4. Environment, clothing, hydration status still play a role
Though the study standardized diet and hydration, we know from other literature that factors like ambient temperature, airflow, clothing and clothing insulation will affect sweat volume → sodium concentration.
With hDrop:
- If you train indoors on a trainer vs outdoors in heat, expect different sodium readings even at similar wattage.
- Use your “worst-case” salt loss number when conditions are harsh: hot, humid, heavy kit, long duration.
5. What this means for your hydration strategy
- On easy or moderate-effort sessions: your sodium reading may be lower → you may not need ultra high sodium fluid replacement.
- On hard, long, hot sessions: your sodium reading will likely be higher (as the study showed) → plan for higher sodium intake accordingly.
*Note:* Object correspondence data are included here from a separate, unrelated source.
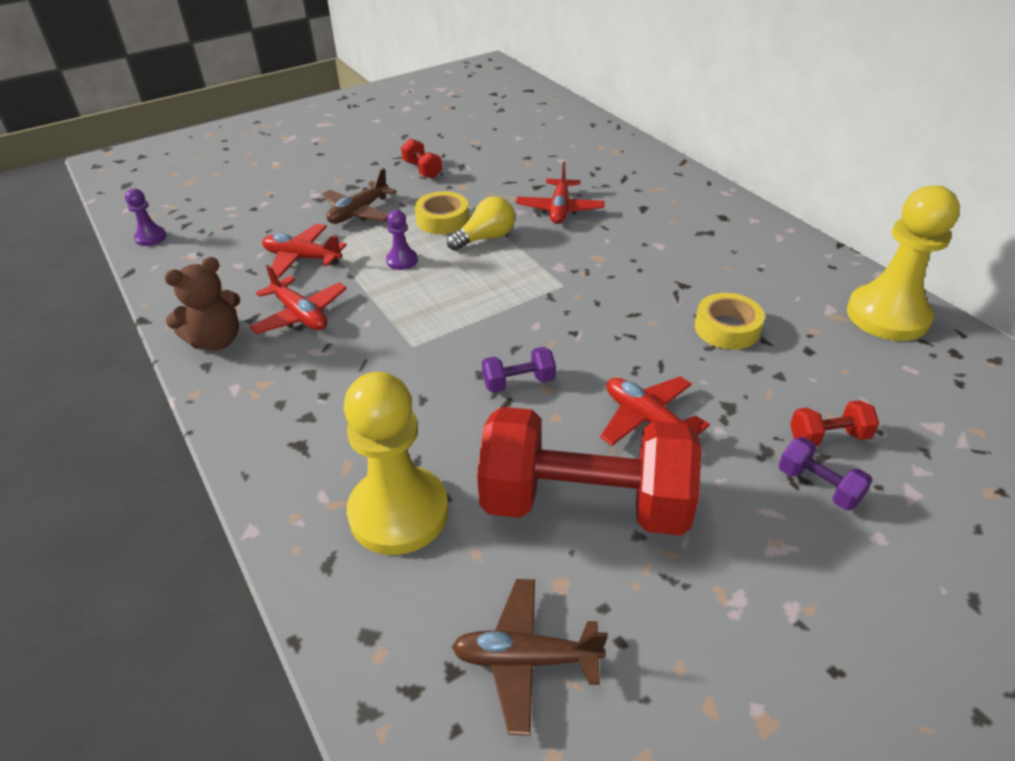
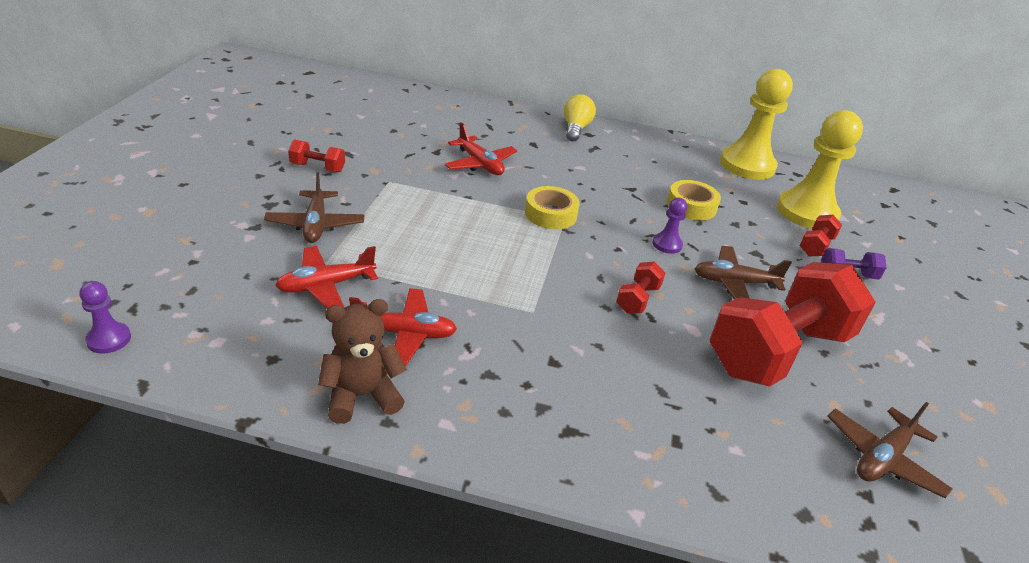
camera: 50 degrees left, 5 degrees down
brown teddy bear [164,257,240,351] -> brown teddy bear turned 120 degrees counterclockwise [318,299,407,424]
yellow pawn [344,372,449,555] -> yellow pawn moved to [777,110,863,229]
purple pawn [386,210,418,270] -> purple pawn moved to [653,198,687,254]
yellow tape [415,191,469,234] -> yellow tape moved to [525,186,580,229]
yellow light bulb [447,196,515,251] -> yellow light bulb moved to [564,94,596,142]
purple dumbbell [482,347,556,393] -> red dumbbell [616,262,665,314]
red plane [600,376,710,446] -> brown plane [694,246,792,300]

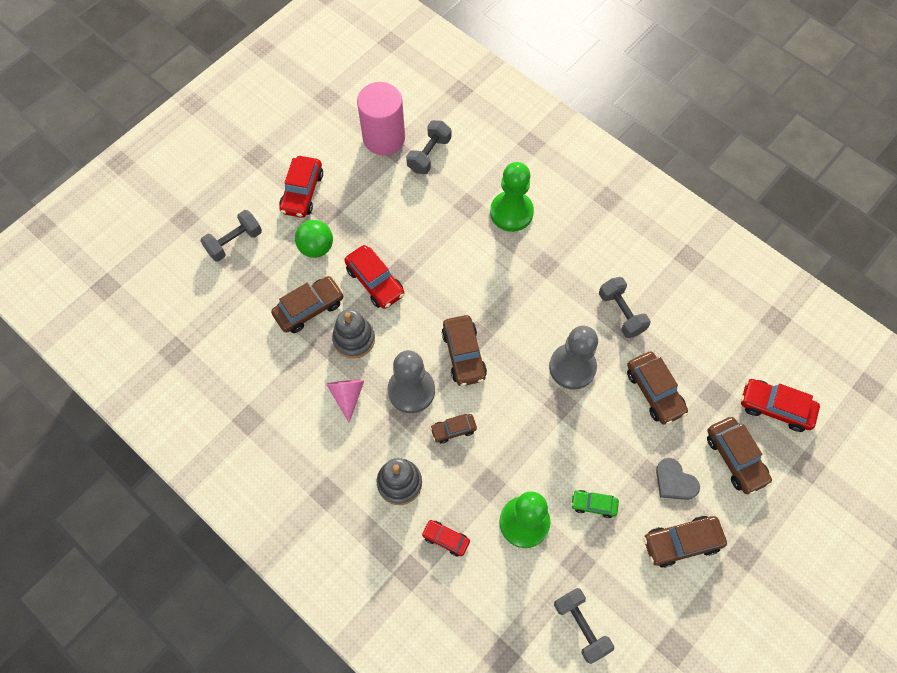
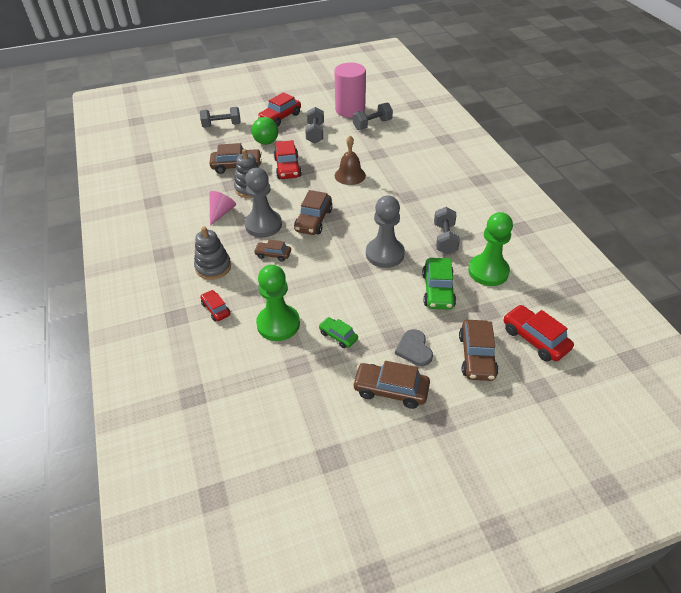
camera: 30 degrees right, 20 degrees down
green pawn [490,162,534,232] -> green pawn moved to [468,212,513,286]
grey dumbbell [554,588,614,664] -> grey dumbbell moved to [305,107,324,143]
brown car [627,352,688,425] -> green car [422,258,456,310]
none -> brown bell [335,136,366,185]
- Use hDrop’s session-by-session tracking to build your personal sodium loss profile across intensities and conditions.
- Then, match your electrolyte intake (tabs, electrolyte drink, solid salt) to both your sweat rate and your sweat sodium reading.
Key Takeaways
- Sweat-sodium concentration is not fixed for you: intensity, sweat rate, environment and body region all shift it.
- The referenced study found ~60% higher sodium concentration and >100% higher total sodium losses when intensity increased.[1]
- Variation in hDrop readings is expected—it’s the signal. Use it to adjust, not ignore.
- Consistent tracking builds your personal range, enabling smarter fluid + electrolyte decision-making.
hDrop makes this science actionable: you’re not guessing your sodium losses. You’re measuring them. You’re tracking the conditions. You’re adjusting your plan. And you’re avoiding the one-size-fits-all mistake.
References
[1] Baker LB et al. Exercise intensity effects on total sweat electrolyte losses and regional vs. whole-body sweat [Na⁺], [Cl⁻], and [K⁺]. Eur J Appl Physiol. 2019;119(2):361-375. PMCID: PMC6373370.